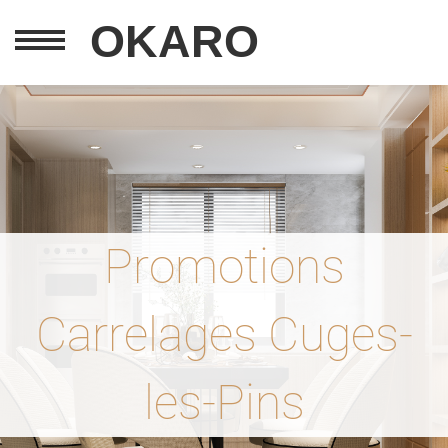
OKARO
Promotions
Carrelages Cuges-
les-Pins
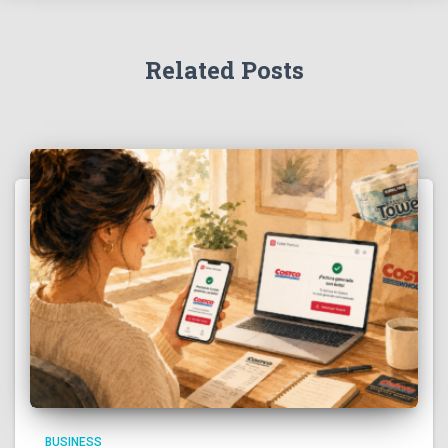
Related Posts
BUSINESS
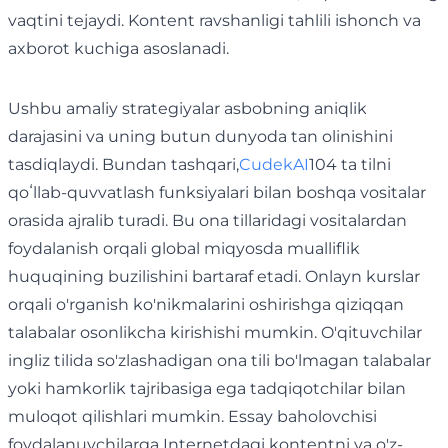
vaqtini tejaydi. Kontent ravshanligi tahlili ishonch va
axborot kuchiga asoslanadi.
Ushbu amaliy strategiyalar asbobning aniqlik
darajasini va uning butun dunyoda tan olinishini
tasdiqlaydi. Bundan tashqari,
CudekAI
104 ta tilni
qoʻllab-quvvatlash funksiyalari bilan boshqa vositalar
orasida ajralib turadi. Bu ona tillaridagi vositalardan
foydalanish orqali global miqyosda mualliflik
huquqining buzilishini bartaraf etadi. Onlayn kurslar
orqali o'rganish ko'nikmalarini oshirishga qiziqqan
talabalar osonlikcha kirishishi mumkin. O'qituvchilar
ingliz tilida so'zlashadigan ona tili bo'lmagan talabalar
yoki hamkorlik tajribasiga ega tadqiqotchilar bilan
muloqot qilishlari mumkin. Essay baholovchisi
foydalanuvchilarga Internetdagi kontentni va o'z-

+---+

• Problem to solve: Give every line of text in the material above as a JSON list of strings, one string per line. Omit blank lines and leave the pictures out.

• Worked solution:
[
  "OKARO",
  "Promotions",
  "Carrelages Cuges-",
  "les-Pins",
  "Related Posts",
  "BUSINESS",
  "vaqtini tejaydi. Kontent ravshanligi tahlili ishonch va",
  "axborot kuchiga asoslanadi.",
  "Ushbu amaliy strategiyalar asbobning aniqlik",
  "darajasini va uning butun dunyoda tan olinishini",
  "tasdiqlaydi. Bundan tashqari,",
  "CudekAI",
  "104 ta tilni",
  "qoʻllab-quvvatlash funksiyalari bilan boshqa vositalar",
  "orasida ajralib turadi. Bu ona tillaridagi vositalardan",
  "foydalanish orqali global miqyosda mualliflik",
  "huquqining buzilishini bartaraf etadi. Onlayn kurslar",
  "orqali o'rganish ko'nikmalarini oshirishga qiziqqan",
  "talabalar osonlikcha kirishishi mumkin. O'qituvchilar",
  "ingliz tilida so'zlashadigan ona tili bo'lmagan talabalar",
  "yoki hamkorlik tajribasiga ega tadqiqotchilar bilan",
  "muloqot qilishlari mumkin. Essay baholovchisi",
  "foydalanuvchilarga Internetdagi kontentni va o'z-"
]